Member of the Michigan Senate from the 21st district
- Incumbent
- Assumed office January 1, 2023
- Preceded by: Kim LaSata

Member of the Michigan House of Representatives from the 68th district
- In office November 2018 – December 31, 2022
- Preceded by: Andy Schor
- Succeeded by: David Martin

Personal details
- Born: December 2, 1983 (age 42) Lansing, Michigan, U.S.
- Party: Democratic
- Education: Central Michigan University (BA) Western Michigan University (MPA)
- Website: State Senate website Campaign website

= Sarah Anthony =

American politician (born 1983)

Sarah Anthony (born December 2, 1983) is an American politician currently serving as a member of the Michigan Senate. A member of the Democratic Party, Anthony previously served in the Michigan House of Representatives.

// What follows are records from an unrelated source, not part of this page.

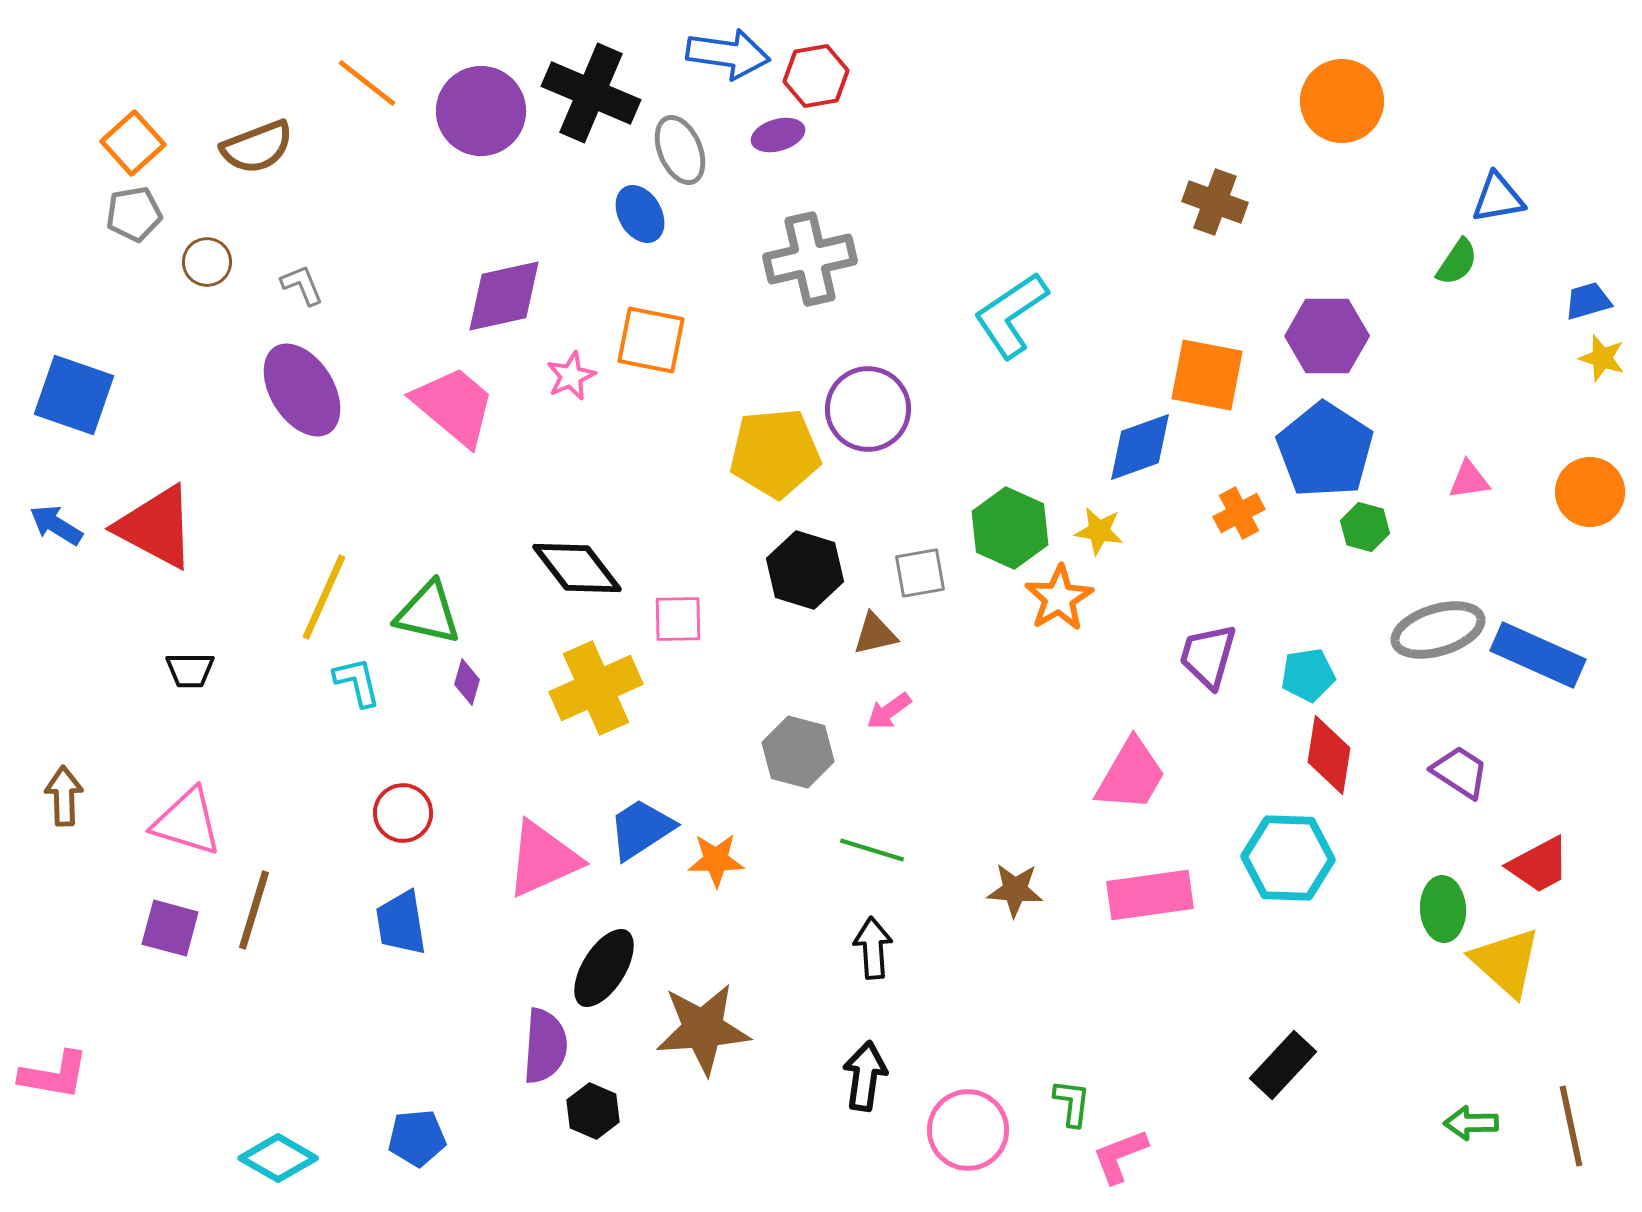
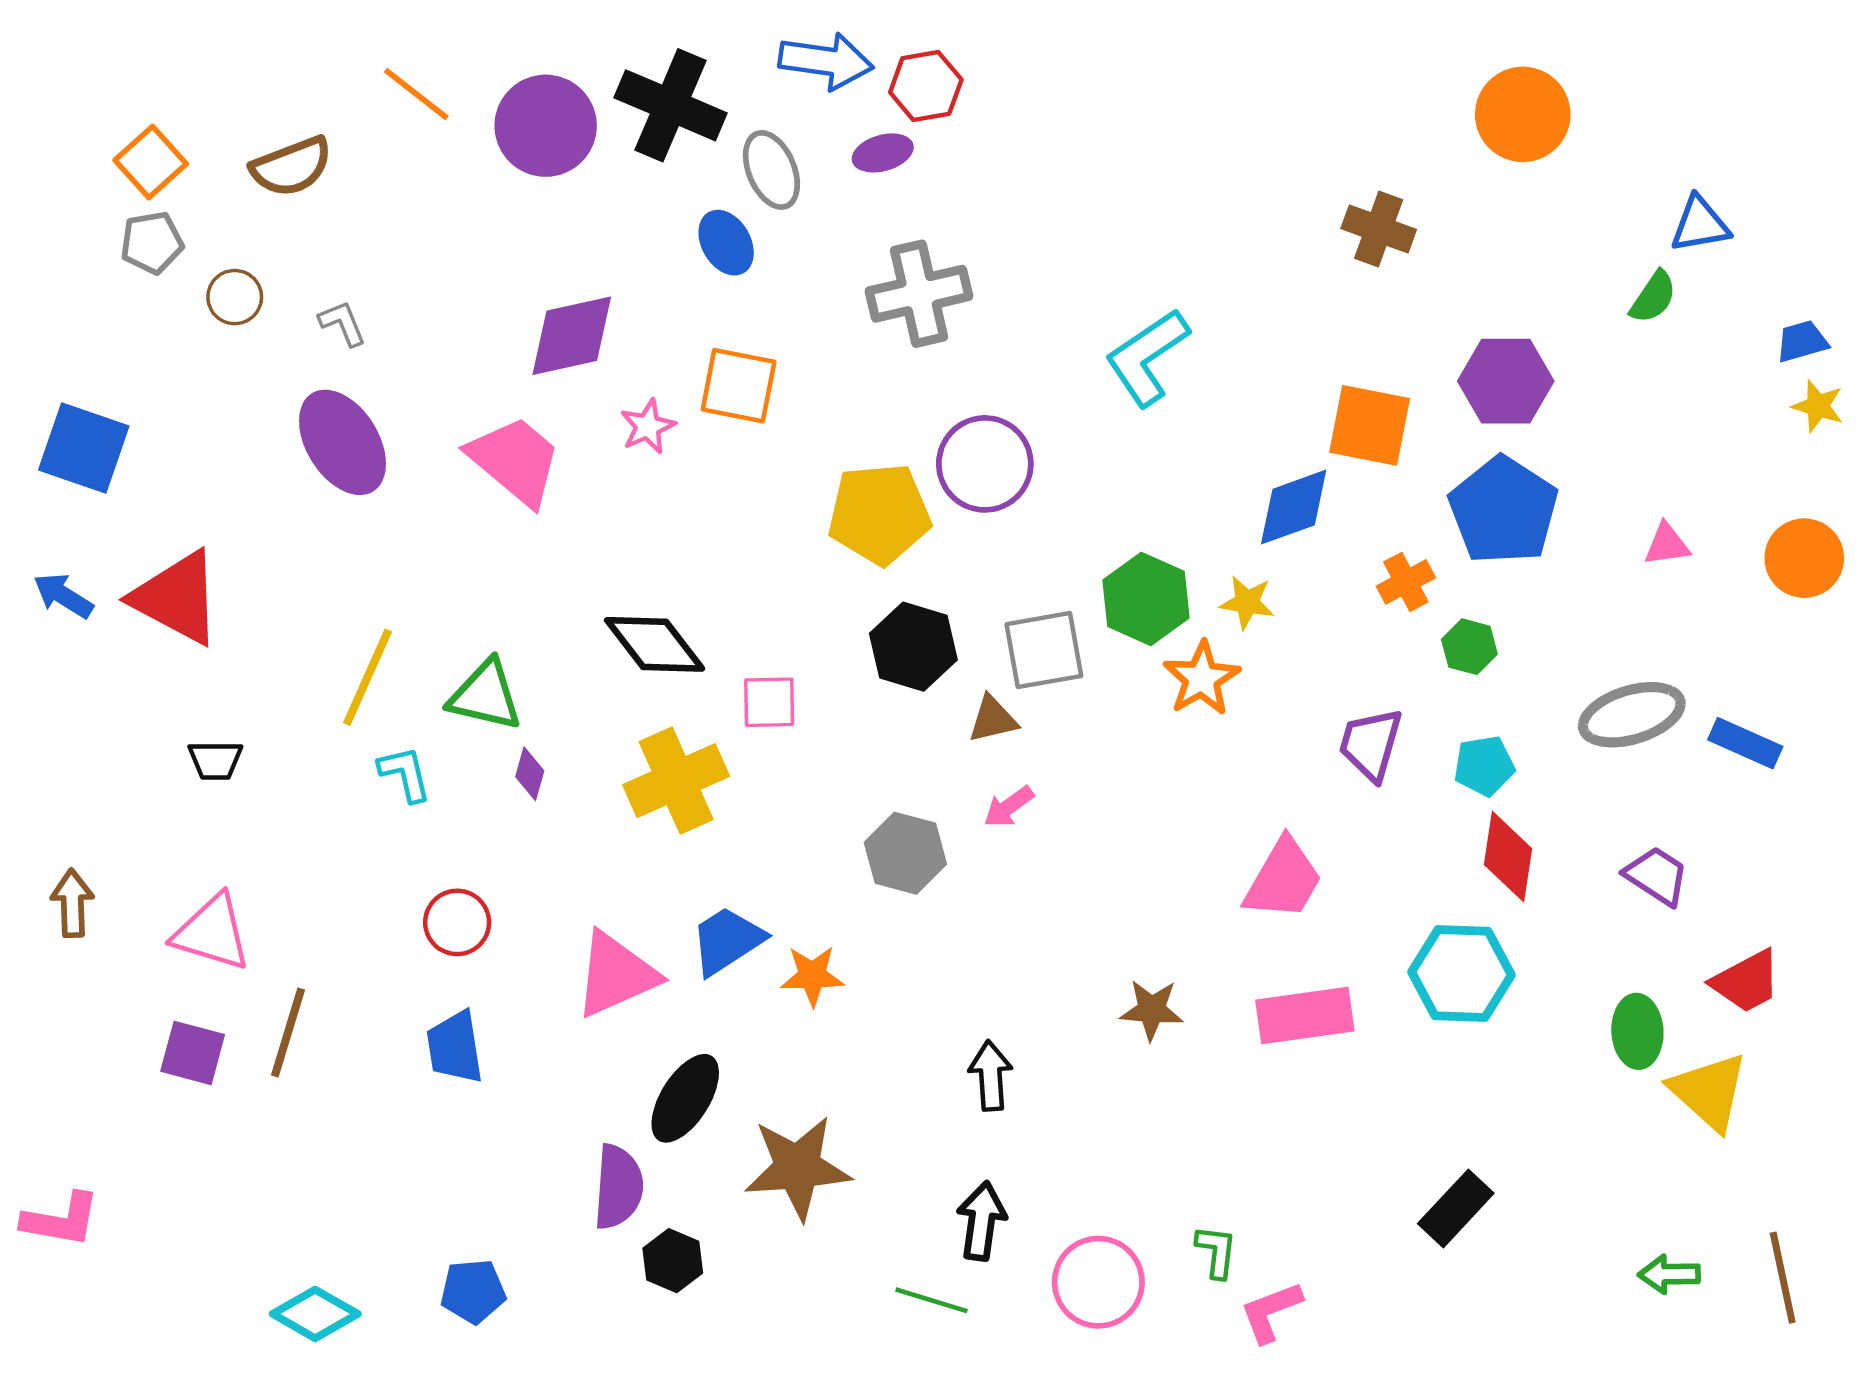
green hexagon: (1365, 527) -> (1469, 647), moved
gray square: (920, 573) -> (1044, 650), size x1.4
blue rectangle: (1538, 655) -> (1745, 743), size x0.7
green line: (872, 850) -> (932, 1300), moved

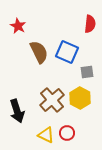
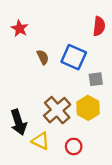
brown semicircle: (39, 52) -> (43, 57), size x0.6
yellow triangle: (46, 135) -> (41, 141), moved

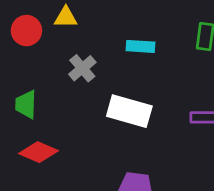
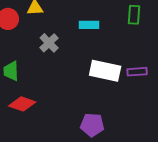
white rectangle: (129, 111) -> (105, 71), moved

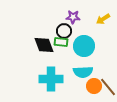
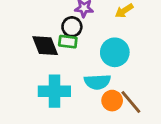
cyan circle: (84, 46) -> (115, 52), moved

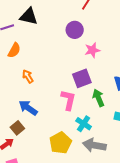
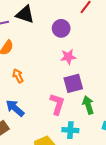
purple circle: (75, 30) -> (61, 28), moved
pink star: (92, 50) -> (68, 57), moved
cyan cross: (84, 124) -> (70, 130), turned -35

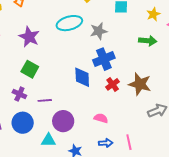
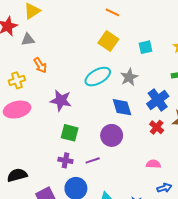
blue cross: (104, 59) -> (158, 100), moved
blue diamond: (82, 77) -> (122, 107), moved
purple circle: (63, 121) -> (112, 135), moved

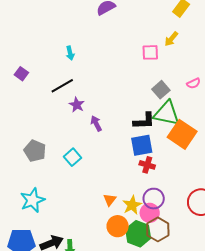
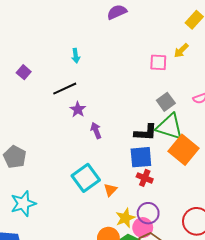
gray pentagon: (35, 151) -> (15, 157), moved
cyan square: (72, 157) -> (86, 178), moved, size x1.5
orange triangle: (110, 200) -> (110, 190), moved

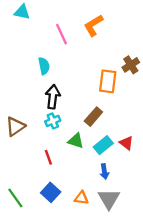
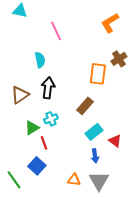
orange L-shape: (93, 25) -> (110, 23), moved
cyan cross: (53, 121) -> (51, 119), moved
brown triangle: (15, 126) -> (20, 95), moved
green triangle: (76, 141) -> (32, 128), moved, turned -49
red triangle: (126, 143) -> (115, 141), moved
blue square: (51, 192) -> (37, 166), moved

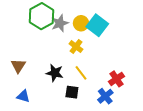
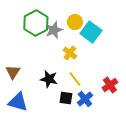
yellow circle: (81, 23) -> (75, 22), moved
blue triangle: (23, 96) -> (18, 102), size x1.5
blue cross: (105, 96) -> (85, 99), moved

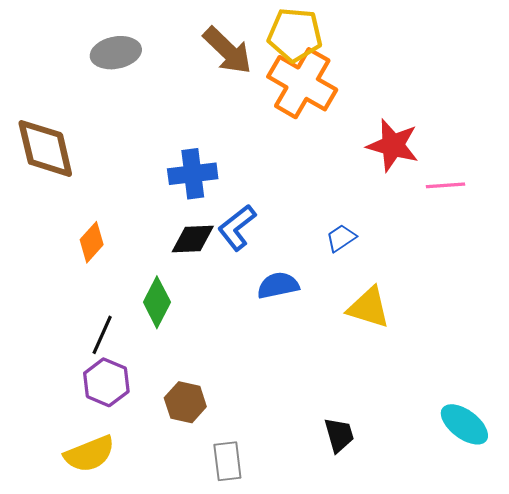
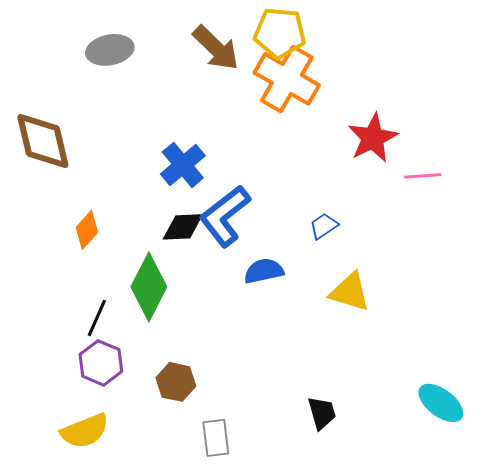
red star: (393, 145) -> (373, 138), turned 30
blue cross: (193, 174) -> (183, 165), turned -33
blue L-shape: (237, 227) -> (225, 216), size x1.4
green diamond: (157, 302) -> (149, 287), size x1.4

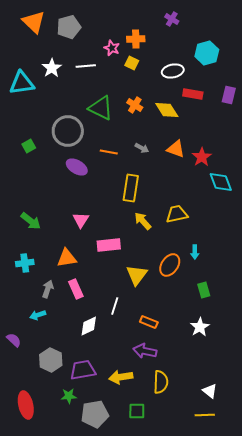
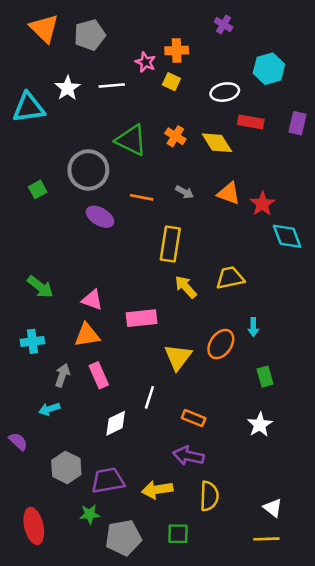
pink triangle: (81, 220) -> (92, 300), moved, turned -42

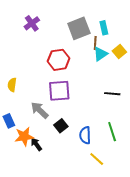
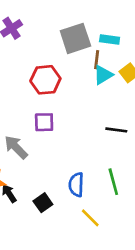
cyan rectangle: (104, 28) -> (110, 40), turned -72
purple square: (59, 91) -> (44, 122), size x0.7
black square: (61, 126) -> (43, 203), moved

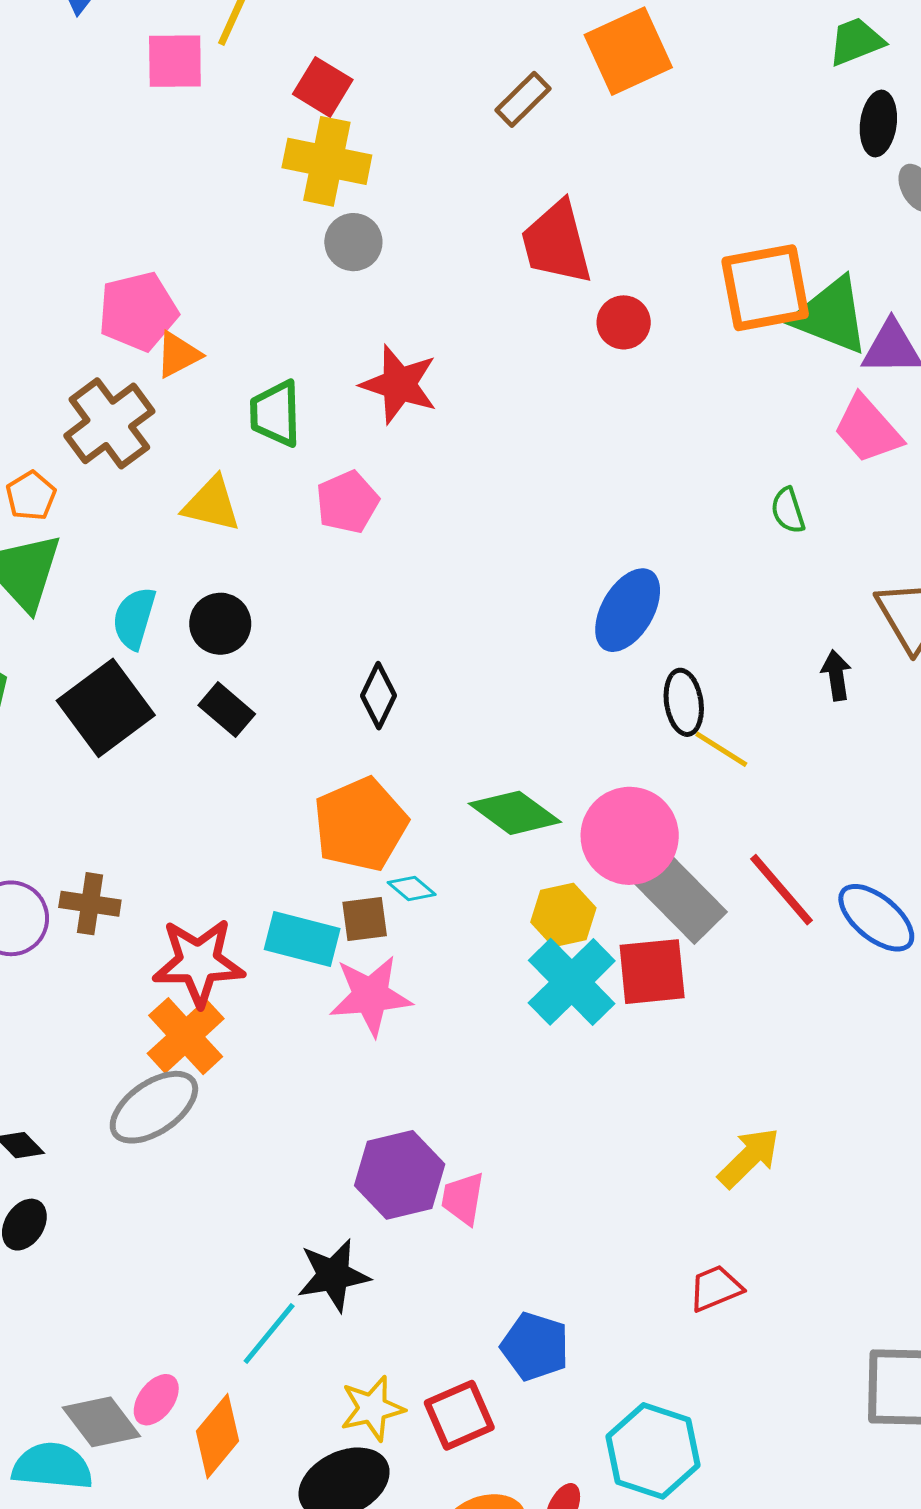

== Early life and education ==
Anthony was born on December 2, 1983, in Lansing, Michigan. She is the daughter of two United Auto Workers retirees. Anthony earned a bachelor's degree in political science and legal studies from Central Michigan University and a Master of Public Administration from Western Michigan University.

== Early career ==
Upon graduation, Anthony returned to Lansing and served as a legislative assistant to Representative Joan Bauer. In 2010, she became the deputy director of Michigan College Access Network, holding the role for eight years. In 2012 she was elected to the Ingham County Board of Commissioners.

== State legislature ==

=== Michigan House of Representatives ===
Anthony was elected to serve the remainder of Andy Schor's term in November 2018.

Anthony served two terms representing Michigan's 68th House District, which encompassed the city of Lansing and Lansing Township prior to redistricting. While a state representative, she served as Vice Chair of the Progressive Women's Caucus and the First Vice Chair of the Michigan Legislative Black Caucus.

=== Michigan Senate ===
Anthony was elected to the Michigan Senate's 21st district in 2022. She is the Chair of the Senate Appropriations Committee.

In 2023, Anthony sponsored a CROWN Act in the Michigan Legislature. The CROWN Act aims to combat hair discrimination by prohibiting biases based on natural hair texture and protective hairstyles.

== Personal life ==
Anthony lives in Lansing. She has served as a member of the Capital Area Michigan Works! Administrative Board, Capital Area United Way Community Investment Committee, Greater Lansing Food Bank Board, Lansing Economic Area Partnership Board, and the Michigan League of Conservation Voters.